- TASK PROMPT:
Reproduce all of the records below, swapping "collectors" for "collected by" wherever it occurs and leaving everything else unchanged.

- DATASET RECORDS:
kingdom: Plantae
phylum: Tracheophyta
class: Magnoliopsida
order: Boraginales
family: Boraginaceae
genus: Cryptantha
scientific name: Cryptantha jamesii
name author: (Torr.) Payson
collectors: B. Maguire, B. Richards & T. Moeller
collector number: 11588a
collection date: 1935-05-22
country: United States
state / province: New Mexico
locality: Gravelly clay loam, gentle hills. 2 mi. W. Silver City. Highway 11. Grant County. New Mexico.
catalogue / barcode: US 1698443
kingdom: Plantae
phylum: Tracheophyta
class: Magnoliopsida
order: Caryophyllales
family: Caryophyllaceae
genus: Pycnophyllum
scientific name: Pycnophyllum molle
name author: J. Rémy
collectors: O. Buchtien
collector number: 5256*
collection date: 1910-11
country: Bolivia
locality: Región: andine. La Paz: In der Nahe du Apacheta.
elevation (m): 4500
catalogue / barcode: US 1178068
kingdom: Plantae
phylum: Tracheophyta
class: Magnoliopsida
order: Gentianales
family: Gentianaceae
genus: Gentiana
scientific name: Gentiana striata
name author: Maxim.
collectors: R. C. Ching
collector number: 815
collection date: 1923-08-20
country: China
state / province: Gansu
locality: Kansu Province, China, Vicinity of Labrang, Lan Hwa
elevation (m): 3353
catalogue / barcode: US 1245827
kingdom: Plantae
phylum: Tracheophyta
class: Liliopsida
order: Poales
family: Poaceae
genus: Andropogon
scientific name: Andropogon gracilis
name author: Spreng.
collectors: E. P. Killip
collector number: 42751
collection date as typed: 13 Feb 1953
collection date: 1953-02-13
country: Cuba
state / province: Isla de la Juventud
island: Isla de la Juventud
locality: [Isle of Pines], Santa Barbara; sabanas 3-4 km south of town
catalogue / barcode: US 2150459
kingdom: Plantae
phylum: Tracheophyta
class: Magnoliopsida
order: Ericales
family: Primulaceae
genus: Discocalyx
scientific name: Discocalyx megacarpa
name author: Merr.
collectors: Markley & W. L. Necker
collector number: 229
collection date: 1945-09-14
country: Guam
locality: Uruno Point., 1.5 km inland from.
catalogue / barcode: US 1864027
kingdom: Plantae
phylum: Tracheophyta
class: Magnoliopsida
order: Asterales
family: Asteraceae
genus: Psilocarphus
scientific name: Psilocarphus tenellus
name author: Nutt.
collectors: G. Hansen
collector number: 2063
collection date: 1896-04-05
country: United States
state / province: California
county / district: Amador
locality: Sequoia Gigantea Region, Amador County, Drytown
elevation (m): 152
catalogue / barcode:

- EXERCISE ANSWER:
kingdom: Plantae
phylum: Tracheophyta
class: Magnoliopsida
order: Boraginales
family: Boraginaceae
genus: Cryptantha
scientific name: Cryptantha jamesii
name author: (Torr.) Payson
collected by: B. Maguire, B. Richards & T. Moeller
collector number: 11588a
collection date: 1935-05-22
country: United States
state / province: New Mexico
locality: Gravelly clay loam, gentle hills. 2 mi. W. Silver City. Highway 11. Grant County. New Mexico.
catalogue / barcode: US 1698443
kingdom: Plantae
phylum: Tracheophyta
class: Magnoliopsida
order: Caryophyllales
family: Caryophyllaceae
genus: Pycnophyllum
scientific name: Pycnophyllum molle
name author: J. Rémy
collected by: O. Buchtien
collector number: 5256*
collection date: 1910-11
country: Bolivia
locality: Región: andine. La Paz: In der Nahe du Apacheta.
elevation (m): 4500
catalogue / barcode: US 1178068
kingdom: Plantae
phylum: Tracheophyta
class: Magnoliopsida
order: Gentianales
family: Gentianaceae
genus: Gentiana
scientific name: Gentiana striata
name author: Maxim.
collected by: R. C. Ching
collector number: 815
collection date: 1923-08-20
country: China
state / province: Gansu
locality: Kansu Province, China, Vicinity of Labrang, Lan Hwa
elevation (m): 3353
catalogue / barcode: US 1245827
kingdom: Plantae
phylum: Tracheophyta
class: Liliopsida
order: Poales
family: Poaceae
genus: Andropogon
scientific name: Andropogon gracilis
name author: Spreng.
collected by: E. P. Killip
collector number: 42751
collection date as typed: 13 Feb 1953
collection date: 1953-02-13
country: Cuba
state / province: Isla de la Juventud
island: Isla de la Juventud
locality: [Isle of Pines], Santa Barbara; sabanas 3-4 km south of town
catalogue / barcode: US 2150459
kingdom: Plantae
phylum: Tracheophyta
class: Magnoliopsida
order: Ericales
family: Primulaceae
genus: Discocalyx
scientific name: Discocalyx megacarpa
name author: Merr.
collected by: Markley & W. L. Necker
collector number: 229
collection date: 1945-09-14
country: Guam
locality: Uruno Point., 1.5 km inland from.
catalogue / barcode: US 1864027
kingdom: Plantae
phylum: Tracheophyta
class: Magnoliopsida
order: Asterales
family: Asteraceae
genus: Psilocarphus
scientific name: Psilocarphus tenellus
name author: Nutt.
collected by: G. Hansen
collector number: 2063
collection date: 1896-04-05
country: United States
state / province: California
county / district: Amador
locality: Sequoia Gigantea Region, Amador County, Drytown
elevation (m): 152
catalogue / barcode:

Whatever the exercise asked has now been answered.